そこに表示されているのは、かつてユキに貸したままだった、古い小説の『栞』。
「ユキ! あの時、読み終えたら感想を聞かせてくれって約束しただろ。……物語は、途中で止めるもんじゃない」
俺が放ったのは、攻撃魔法でも権限の削除でもない。
『共有タスク:読後感の共有』の強制実行。
それは、管理者の力ではなく、一人の先輩として後輩に送った「日常」への招待状だった。
ピキィィィィンッ!
ユキのタブレットが、真っ白な光に包まれて沈黙する。
「……ああ。そう、でした。私は……先輩と、あの続きを話したくて……」
ユキの周りに展開されていた停止の結界が、静かに霧散していった。
王都の時間が、ゆっくりと動き始める。噴水の水が落ち、人々の喧騒が戻る。
だが、勝利の余韻に浸る間もなく、地面の底から地獄のような笑い声が突き上げてきた。
「素晴らしい! 実に素晴らしい『バグ』の共演だ! これで、器は完全に整いましたよ」
崩れた広場の中心から、ヴェノムが融合デバイスを掲げて浮上した。
彼の背後には、ユキが白紙に戻そうとした世界の情報を全て食らい尽くした、巨大な「黒い心臓」が脈打っている。
「プレイヤー2の『白紙』と、救世主の『絆』。その全てを、私の『管理』という名の贄に捧げましょう」
ヴェノムがデバイスを握りつぶすと、王都の空が真っ黒に塗りつぶされた。
「……お前、最初からこれが狙いだったのか」
神崎が、震える足で俺の横に並ぶ。彼の目には、かつての絶望ではなく、最前線に立つギャンブラーの光が宿っていた。

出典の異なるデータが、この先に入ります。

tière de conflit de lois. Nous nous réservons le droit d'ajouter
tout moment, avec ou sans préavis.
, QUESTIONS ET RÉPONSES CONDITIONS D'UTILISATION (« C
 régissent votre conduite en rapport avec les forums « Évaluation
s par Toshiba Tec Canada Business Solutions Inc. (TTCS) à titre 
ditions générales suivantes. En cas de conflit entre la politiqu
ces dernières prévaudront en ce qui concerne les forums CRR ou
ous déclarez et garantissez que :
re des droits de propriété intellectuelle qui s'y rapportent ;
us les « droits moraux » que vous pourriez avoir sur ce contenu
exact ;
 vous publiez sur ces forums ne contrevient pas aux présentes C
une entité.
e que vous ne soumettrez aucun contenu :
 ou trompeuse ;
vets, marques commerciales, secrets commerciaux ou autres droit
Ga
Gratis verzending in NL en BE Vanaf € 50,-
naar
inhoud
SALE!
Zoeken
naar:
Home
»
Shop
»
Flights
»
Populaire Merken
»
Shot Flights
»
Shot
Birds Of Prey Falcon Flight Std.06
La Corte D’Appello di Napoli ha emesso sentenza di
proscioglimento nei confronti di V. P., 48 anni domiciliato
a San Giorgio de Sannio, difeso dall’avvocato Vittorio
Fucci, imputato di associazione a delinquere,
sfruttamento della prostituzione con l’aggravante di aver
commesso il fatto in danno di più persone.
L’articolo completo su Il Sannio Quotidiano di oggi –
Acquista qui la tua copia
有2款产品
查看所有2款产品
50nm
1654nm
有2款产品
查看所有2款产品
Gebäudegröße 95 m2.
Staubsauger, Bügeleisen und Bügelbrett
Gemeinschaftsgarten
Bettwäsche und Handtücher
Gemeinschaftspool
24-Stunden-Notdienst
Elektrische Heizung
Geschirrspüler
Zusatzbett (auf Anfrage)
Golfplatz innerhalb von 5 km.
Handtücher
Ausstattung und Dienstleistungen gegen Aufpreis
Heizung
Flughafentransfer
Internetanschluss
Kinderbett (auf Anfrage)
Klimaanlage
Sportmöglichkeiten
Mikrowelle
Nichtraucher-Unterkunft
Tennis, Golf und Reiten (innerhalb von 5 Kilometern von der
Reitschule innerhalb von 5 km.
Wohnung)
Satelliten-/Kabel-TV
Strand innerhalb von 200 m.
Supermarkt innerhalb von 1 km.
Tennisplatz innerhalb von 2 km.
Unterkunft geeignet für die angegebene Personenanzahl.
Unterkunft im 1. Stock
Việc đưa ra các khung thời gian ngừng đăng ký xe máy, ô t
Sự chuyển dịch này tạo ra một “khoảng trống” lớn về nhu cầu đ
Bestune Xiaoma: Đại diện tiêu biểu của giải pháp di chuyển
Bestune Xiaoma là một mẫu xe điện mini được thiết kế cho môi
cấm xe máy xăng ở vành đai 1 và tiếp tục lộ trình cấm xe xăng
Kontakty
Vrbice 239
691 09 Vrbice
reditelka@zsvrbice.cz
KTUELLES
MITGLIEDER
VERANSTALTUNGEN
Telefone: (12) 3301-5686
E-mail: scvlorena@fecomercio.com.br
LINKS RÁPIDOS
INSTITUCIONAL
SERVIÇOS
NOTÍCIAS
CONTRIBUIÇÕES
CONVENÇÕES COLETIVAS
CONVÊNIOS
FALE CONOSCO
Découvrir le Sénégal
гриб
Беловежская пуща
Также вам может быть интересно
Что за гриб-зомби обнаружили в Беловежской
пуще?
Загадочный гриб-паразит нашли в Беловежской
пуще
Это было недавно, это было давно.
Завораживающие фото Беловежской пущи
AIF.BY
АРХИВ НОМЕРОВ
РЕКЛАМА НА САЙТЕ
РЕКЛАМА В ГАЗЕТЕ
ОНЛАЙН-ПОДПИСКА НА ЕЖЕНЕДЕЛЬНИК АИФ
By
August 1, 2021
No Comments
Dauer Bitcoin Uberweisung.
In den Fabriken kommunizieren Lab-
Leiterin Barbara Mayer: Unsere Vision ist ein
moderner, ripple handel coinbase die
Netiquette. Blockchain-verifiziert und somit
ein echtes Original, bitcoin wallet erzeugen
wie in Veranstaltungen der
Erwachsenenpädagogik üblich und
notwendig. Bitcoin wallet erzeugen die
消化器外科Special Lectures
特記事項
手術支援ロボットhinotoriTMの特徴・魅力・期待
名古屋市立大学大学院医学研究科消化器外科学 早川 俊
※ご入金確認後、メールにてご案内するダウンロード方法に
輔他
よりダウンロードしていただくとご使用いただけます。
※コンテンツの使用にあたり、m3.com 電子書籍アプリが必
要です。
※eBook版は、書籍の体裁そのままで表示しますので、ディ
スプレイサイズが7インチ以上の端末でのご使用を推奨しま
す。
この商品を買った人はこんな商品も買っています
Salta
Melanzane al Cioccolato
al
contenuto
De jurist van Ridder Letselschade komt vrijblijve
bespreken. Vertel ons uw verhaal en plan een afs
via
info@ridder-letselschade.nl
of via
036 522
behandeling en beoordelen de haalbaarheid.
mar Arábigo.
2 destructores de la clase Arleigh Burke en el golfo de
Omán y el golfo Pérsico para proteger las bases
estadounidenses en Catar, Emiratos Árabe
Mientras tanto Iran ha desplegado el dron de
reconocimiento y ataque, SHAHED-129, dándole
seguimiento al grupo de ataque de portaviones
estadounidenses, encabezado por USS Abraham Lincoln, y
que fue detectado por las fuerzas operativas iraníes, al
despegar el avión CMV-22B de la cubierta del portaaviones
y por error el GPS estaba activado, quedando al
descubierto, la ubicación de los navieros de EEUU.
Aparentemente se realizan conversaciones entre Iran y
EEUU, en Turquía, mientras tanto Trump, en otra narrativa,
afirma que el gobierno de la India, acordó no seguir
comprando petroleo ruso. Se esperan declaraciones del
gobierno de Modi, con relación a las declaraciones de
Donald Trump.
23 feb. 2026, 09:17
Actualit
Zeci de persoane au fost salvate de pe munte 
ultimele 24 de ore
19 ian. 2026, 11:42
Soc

「カイト君、これはもう、確率なんて言葉じゃ片付かない。……全財産を賭けた、最後の勝負だ」
俺たちの世界と、この世界の運命を懸けた、最後の30分。
俺は仲間たちの顔を見回し、そして隣で泣きじゃくるユキの手を引いた。
「……よし。全員で、最高のハッピーエンドを勝ち取りに行くぞ!」
俺たちの期待値は、今、無限大へと跳ね上がった。